Professor Nutbeam’s career has spanned positions in universities, government, health services and an independent research institute. In October 2009 he took up the position of Vice-Chancellor at the University of Southampton.

From 2006-2009 he was Provost of the University of Sydney. Prior to being appointed as Provost, he was the University’s Pro-Vice-Chancellor (Health Sciences) from September 2003. In this position, he was Head of the College of Health Sciences, comprising the Faculties of Medicine, Health Sciences, Dentistry, Nursing and Pharmacy. 

For the period 2000–2003, he was Head of Public Health in the UK government Department of Health. In this role he was responsible for leading policy development within the Department and across government on a range of complex and large-scale public health challenges. He was also responsible for the development of the public health workforce across the whole of England, and public health research and information strategies.

Between 1990 and 2000, he was Professor of Public Health, Associate Dean of Medicine and Head of the School of Public Health at the University of Sydney.
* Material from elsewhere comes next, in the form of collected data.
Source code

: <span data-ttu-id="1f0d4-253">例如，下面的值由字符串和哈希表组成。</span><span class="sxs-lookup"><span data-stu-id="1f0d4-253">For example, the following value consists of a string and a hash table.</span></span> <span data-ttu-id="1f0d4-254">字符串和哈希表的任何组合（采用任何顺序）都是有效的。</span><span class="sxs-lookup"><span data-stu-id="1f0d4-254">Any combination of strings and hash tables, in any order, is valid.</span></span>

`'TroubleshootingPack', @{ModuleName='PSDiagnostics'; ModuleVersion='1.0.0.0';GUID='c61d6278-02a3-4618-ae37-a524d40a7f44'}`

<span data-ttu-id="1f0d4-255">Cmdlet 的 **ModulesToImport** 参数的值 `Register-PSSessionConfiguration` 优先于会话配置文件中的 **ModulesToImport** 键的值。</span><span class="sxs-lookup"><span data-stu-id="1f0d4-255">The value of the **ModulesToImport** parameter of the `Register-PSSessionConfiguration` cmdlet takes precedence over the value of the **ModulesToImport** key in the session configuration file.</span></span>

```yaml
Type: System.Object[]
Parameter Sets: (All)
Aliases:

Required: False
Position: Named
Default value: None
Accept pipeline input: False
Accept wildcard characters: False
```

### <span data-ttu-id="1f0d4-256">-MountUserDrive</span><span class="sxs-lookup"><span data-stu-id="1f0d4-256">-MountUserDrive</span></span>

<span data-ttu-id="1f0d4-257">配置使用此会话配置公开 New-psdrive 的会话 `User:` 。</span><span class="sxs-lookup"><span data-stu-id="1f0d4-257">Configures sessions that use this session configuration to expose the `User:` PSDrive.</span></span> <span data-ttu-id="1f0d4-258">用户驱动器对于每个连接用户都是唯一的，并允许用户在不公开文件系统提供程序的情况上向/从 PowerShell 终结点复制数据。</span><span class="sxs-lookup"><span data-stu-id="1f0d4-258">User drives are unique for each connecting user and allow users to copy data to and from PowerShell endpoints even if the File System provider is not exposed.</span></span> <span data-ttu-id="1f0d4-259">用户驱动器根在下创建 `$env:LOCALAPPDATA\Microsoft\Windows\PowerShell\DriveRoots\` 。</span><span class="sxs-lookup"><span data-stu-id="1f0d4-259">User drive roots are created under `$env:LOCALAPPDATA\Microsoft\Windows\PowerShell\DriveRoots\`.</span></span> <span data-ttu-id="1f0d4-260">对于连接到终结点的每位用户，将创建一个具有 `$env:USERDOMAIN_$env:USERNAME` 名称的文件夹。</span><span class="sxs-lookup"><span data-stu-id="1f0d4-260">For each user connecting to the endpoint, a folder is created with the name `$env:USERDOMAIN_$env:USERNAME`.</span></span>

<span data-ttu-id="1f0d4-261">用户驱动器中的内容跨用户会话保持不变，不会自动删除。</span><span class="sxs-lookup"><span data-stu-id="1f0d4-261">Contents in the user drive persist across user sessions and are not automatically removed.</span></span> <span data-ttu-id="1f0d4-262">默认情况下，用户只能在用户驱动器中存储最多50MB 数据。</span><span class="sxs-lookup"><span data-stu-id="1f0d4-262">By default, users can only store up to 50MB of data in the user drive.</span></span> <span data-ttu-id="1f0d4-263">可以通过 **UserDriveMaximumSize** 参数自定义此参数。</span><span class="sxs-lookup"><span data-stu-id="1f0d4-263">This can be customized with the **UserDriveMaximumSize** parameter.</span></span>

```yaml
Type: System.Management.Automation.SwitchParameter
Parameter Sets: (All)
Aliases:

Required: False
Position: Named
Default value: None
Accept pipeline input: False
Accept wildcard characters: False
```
His early career in the UK included roles in the NHS, an independent research institute and government health agency.

His research interests have included public health intervention research in schools and communities as well as studies of health literacy, and adolescent health behaviour. More recently, he has combined his academic and policy experience to examine the uses of evidence in policy-making. He is author of more than 100 publications in peer-reviewed journals as well as two popular public health text books. He remains research active through three MRC funded projects/programs, and PhD student supervision.

He has substantial international experience in both developing and developed countries, working as an advisor and consultant for the World Health Organisation over a 20 year period, and as consultant and team leader in projects for the World Bank. In his role as Head of Public Health for the UK Department of Health, he represented UK public health interests in the European Union, and in bi-lateral agreements with the USA.